Ovi's training proceeds in two main stages:

1. Audio Tower Pretraining: The audio branch is trained from scratch on large-scale audio data using a flow matching objective in a compact latent space (via a pretrained 1D VAE). Pretraining covers both speech and diverse sound effects, with scaled RoPE applied from the outset to avoid re-adaptation during fusion.
2. Audio-Video Fusion Fine-Tuning: The pretrained audio and video backbones are combined, with cross-modal attention layers initialized from scratch. Only self-attention and cross-attention modules are fine-tuned (FFNs are frozen), reducing memory requirements and preserving unimodal representations. The model is trained on paired AV latents with a shared timestep, using a weighted sum of flow matching losses for each modality.

Cross-Modal Attention Visualization

The effectiveness of Ovi's cross-modal fusion is demonstrated via attention heatmaps, which show that audio tokens attend to semantically relevant visual regions (e.g., mouths during speech, instruments during music, animals during corresponding sounds).

Figure 3: A2V cross-attention visualizations. Heatmaps highlight pixels most attended by audio tokens, demonstrating effective synchronization between modalities.

Evaluation and Results

Ovi is evaluated on both unimodal and joint AV generation tasks:

• Audio Generation: Ovi-Aud achieves competitive results on text-to-audio (T2A) and text-to-speech (TTS) benchmarks, with metrics (FD, IS, CLAP, WER) comparable to state-of-the-art specialized models. The unified audio model is capable of both high-fidelity speech and complex sound effects, a critical requirement for real-world AV generation.
• Joint Audio-Video Generation: In a blind pairwise preference paper (Verse-Bench), Ovi demonstrates a substantial margin of human preference over open-source baselines (JavisDiT, UniVerse-1) in audio quality, video quality, and synchronization.

  Figure 4: Pairwise win rate (PWR) results of Ovi compared against baselines on Verse-Bench. Higher values indicate stronger human preference for Ovi.

Ablation studies confirm that a unified T5-based text embedding for both speech and audio descriptions yields better multimodal coherence than separate embeddings (e.g., CLAP for non-speech audio).

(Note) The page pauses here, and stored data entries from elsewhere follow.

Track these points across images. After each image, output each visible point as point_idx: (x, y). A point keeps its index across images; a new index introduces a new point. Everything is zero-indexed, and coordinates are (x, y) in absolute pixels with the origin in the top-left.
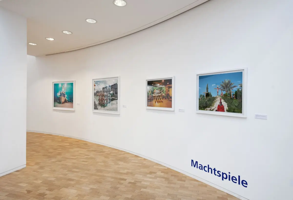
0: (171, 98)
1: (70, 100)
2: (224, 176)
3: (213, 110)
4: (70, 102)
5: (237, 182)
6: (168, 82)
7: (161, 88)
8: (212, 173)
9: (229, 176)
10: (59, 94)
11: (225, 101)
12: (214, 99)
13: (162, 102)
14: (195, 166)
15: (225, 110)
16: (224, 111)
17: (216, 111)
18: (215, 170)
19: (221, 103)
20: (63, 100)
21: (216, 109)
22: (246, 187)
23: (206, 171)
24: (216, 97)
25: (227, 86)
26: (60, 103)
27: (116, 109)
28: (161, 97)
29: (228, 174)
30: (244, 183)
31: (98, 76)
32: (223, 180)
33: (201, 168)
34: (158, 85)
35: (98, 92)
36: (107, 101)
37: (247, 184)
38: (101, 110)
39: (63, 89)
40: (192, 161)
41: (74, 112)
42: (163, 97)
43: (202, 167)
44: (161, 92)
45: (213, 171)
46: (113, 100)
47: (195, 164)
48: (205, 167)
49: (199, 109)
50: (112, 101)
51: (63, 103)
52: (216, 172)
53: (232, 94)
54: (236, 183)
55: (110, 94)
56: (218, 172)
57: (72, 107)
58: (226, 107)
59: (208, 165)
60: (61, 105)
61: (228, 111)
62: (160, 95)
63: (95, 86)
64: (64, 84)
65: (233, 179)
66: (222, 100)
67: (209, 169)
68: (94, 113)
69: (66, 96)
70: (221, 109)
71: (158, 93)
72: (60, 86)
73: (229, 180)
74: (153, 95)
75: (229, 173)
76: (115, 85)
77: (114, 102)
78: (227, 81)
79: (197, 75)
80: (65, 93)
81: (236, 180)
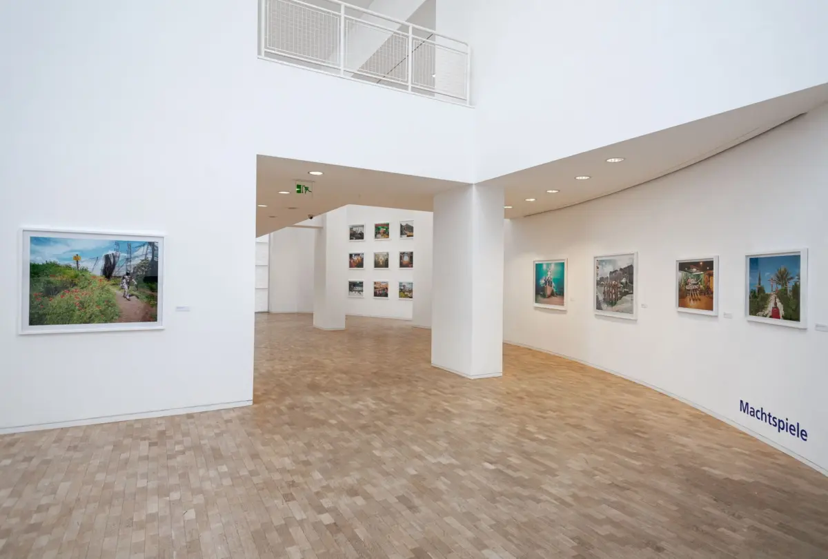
0: (712, 293)
1: (560, 292)
2: (781, 425)
3: (766, 316)
4: (560, 295)
5: (796, 433)
6: (708, 266)
7: (699, 275)
8: (766, 421)
9: (787, 424)
10: (542, 282)
11: (781, 301)
12: (768, 296)
13: (700, 300)
14: (744, 412)
15: (781, 315)
16: (779, 318)
17: (770, 317)
18: (770, 416)
19: (776, 304)
20: (548, 292)
21: (770, 314)
22: (805, 440)
23: (759, 419)
24: (770, 295)
25: (782, 278)
26: (544, 296)
27: (630, 311)
28: (698, 292)
29: (785, 422)
30: (803, 434)
31: (602, 252)
32: (779, 431)
33: (752, 413)
34: (695, 270)
35: (602, 279)
36: (616, 295)
37: (806, 436)
38: (608, 312)
39: (549, 273)
40: (741, 401)
41: (564, 312)
42: (701, 292)
43: (754, 412)
44: (698, 284)
45: (767, 418)
46: (626, 293)
47: (744, 407)
48: (758, 411)
49: (750, 314)
50: (625, 295)
51: (549, 297)
52: (771, 419)
53: (788, 289)
54: (794, 434)
55: (622, 283)
56: (774, 418)
57: (562, 304)
58: (782, 312)
59: (762, 409)
60: (546, 300)
61: (785, 318)
62: (696, 287)
63: (598, 268)
64: (551, 264)
65: (791, 429)
66: (777, 300)
67: (762, 414)
68: (596, 316)
69: (553, 284)
70: (775, 315)
71: (694, 284)
72: (544, 267)
73: (787, 431)
74: (687, 288)
75: (787, 419)
76: (628, 267)
77: (627, 297)
78: (783, 270)
79: (747, 256)
80: (552, 280)
81: (794, 430)
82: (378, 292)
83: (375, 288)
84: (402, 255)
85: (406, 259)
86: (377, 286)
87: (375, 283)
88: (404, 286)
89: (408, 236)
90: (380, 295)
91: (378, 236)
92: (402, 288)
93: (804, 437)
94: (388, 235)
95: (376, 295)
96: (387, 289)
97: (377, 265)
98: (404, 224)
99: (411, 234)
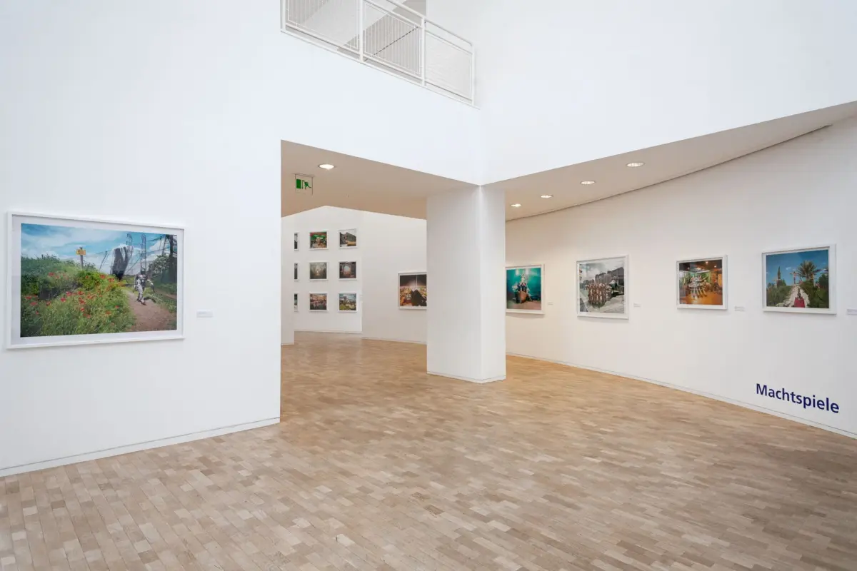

Limitations and Future Directions

Ovi is currently limited to short (5s) 720p/24fps clips, precluding long-form narrative consistency and inter-shot transitions. The dense, blockwise fusion in a symmetric 11B-parameter model incurs significant computational cost per sampling step, which could be mitigated by distillation or chunk-wise generation strategies. The reliance on a fixed 1D-VAE at 16kHz constrains audio bandwidth and spatial realism, suggesting future work in higher-fidelity or spatialized audio modeling.

Theoretical and Practical Implications

Ovi demonstrates that strict architectural symmetry and blockwise, bidirectional cross-modal fusion can yield strong synchronization and perceptual quality in unified AV generation. The approach obviates the need for heuristic alignment modules or post hoc synchronization, simplifying the modeling pipeline and improving scalability. The results suggest that future AV systems should prioritize architectural alignment and joint training over sequential or modular approaches.

Theoretically, Ovi's design provides a template for future research in multimodal generative modeling, particularly in domains where temporal and semantic alignment are critical. Practically, the framework is directly applicable to cinematic content creation, virtual avatars, and interactive media, where naturalistic AV synthesis is essential.

Conclusion

Ovi establishes a new standard for open-source, unified audio-video generation by leveraging symmetric twin backbones, blockwise bidirectional fusion, and a unified semantic conditioning scheme. The model achieves strong human preference in perceptual studies and competitive unimodal performance, validating the efficacy of its design. While limitations remain in duration and computational efficiency, Ovi provides a scalable and extensible foundation for future advances in multimodal generative modeling.